This spring, Axelle Fine Arts will host a solo exhibition for American figurative painter, Hollis Dunlap. Born in Vermont in 1977, Dunlap is known for his works in oil characterized by aesthetic beauty and softness mingled with technical accuracy and stark realism.

Dunlap was interested in art from an early age; as a child and young man, he constantly created works in whatever mediums were available. He began to study the work of Old Masters, such as Vermeer and Caravaggio and the profound influence these great painters had on him is still evident in his work today. After graduating from high school, Dunlap enrolled at the Lyme Academy College of Fine Arts in Connecticut. During his time there, he painted hundreds of figures and landscapes and he received several awards, including winning first place in the National Arts Club Student Show for two consecutive years.

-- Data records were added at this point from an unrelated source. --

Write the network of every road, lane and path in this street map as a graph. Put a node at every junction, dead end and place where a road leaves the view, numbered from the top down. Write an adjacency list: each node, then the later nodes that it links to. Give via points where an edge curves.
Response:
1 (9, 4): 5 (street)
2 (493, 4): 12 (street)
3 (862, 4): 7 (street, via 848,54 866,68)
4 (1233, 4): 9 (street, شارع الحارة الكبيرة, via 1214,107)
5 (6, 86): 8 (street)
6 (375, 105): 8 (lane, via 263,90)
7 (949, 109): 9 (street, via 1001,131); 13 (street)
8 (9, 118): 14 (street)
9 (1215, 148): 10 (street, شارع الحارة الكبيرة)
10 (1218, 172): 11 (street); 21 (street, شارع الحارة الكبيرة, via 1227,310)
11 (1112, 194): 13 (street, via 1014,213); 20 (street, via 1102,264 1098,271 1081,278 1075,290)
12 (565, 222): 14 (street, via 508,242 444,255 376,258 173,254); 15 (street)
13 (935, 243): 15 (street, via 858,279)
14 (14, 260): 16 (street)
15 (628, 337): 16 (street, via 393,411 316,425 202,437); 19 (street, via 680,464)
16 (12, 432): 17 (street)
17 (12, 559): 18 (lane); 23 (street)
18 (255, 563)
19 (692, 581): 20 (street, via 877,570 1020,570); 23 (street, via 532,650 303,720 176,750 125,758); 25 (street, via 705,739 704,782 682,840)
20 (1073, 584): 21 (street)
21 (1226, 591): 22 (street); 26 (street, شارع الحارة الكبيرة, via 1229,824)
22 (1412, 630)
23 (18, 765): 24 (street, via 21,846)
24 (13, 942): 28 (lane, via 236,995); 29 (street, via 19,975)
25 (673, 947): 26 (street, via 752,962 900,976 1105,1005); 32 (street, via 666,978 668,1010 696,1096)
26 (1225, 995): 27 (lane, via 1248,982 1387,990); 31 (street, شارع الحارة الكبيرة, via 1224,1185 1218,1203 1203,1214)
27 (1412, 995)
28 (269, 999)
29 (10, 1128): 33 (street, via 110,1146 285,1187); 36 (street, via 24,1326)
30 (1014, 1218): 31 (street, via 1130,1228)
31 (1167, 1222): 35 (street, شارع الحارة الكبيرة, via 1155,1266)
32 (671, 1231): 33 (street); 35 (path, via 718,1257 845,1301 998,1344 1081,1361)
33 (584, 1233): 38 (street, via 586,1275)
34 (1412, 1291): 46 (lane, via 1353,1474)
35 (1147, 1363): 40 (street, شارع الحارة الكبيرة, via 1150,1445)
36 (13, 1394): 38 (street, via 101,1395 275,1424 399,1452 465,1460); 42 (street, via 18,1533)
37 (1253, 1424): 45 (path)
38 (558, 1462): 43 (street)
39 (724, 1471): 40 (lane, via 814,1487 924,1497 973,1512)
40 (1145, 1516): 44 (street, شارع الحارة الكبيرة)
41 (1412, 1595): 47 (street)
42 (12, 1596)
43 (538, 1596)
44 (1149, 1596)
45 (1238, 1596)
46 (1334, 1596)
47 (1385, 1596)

It is rare to find an artist whose genuine passion for his particular medium is so great. On painting, Dunlap states:

I have always enjoyed the look and feel of oil paint, and don’t make many attempts to make the image look like anything other than a painting. I find the realism of an image can become more compelling when it is obviously made up of paint of various colors and shapes. Each shape and color is influenced by its partner to look the way it does; the direction of mark making, the thickness of paint, and each color is carefully considered within each work to suggest three dimensional space and light effects.

It is this visual honesty that distinguishes Dunlap’s works from others in the genre of “realism”; his work, although realistic, is painterly, whether his subject is a softly illuminated nude, a lush green landscape or a still life. Visible brushstrokes and alternating thick and thinly applied paint create a vivid texture and add further interest to the pieces. Dunlap combines the precision and attention to detail of classical drawing with the subtle use of light and color that characterizes the work of masters, such as Vermeer. His works depict the complicated relationship between light and shadow in a way that endows every painted moment with a true sense of life; even his still life works feel ripe with movement and emotion.

Over the past few years, Dunlap has had several successful solo exhibitions in New York and Boston. He has taught painting and drawing at the Lyme Art Association, Mystic Arts Center, and Lyme Academy College of Fine Arts. He currently lives and works in Eastern Connecticut. The upcoming show will include an all-new collection of figures, landscapes and still lifes as well as preparatory pencil sketches. Dunlap will attend the opening reception on March 15.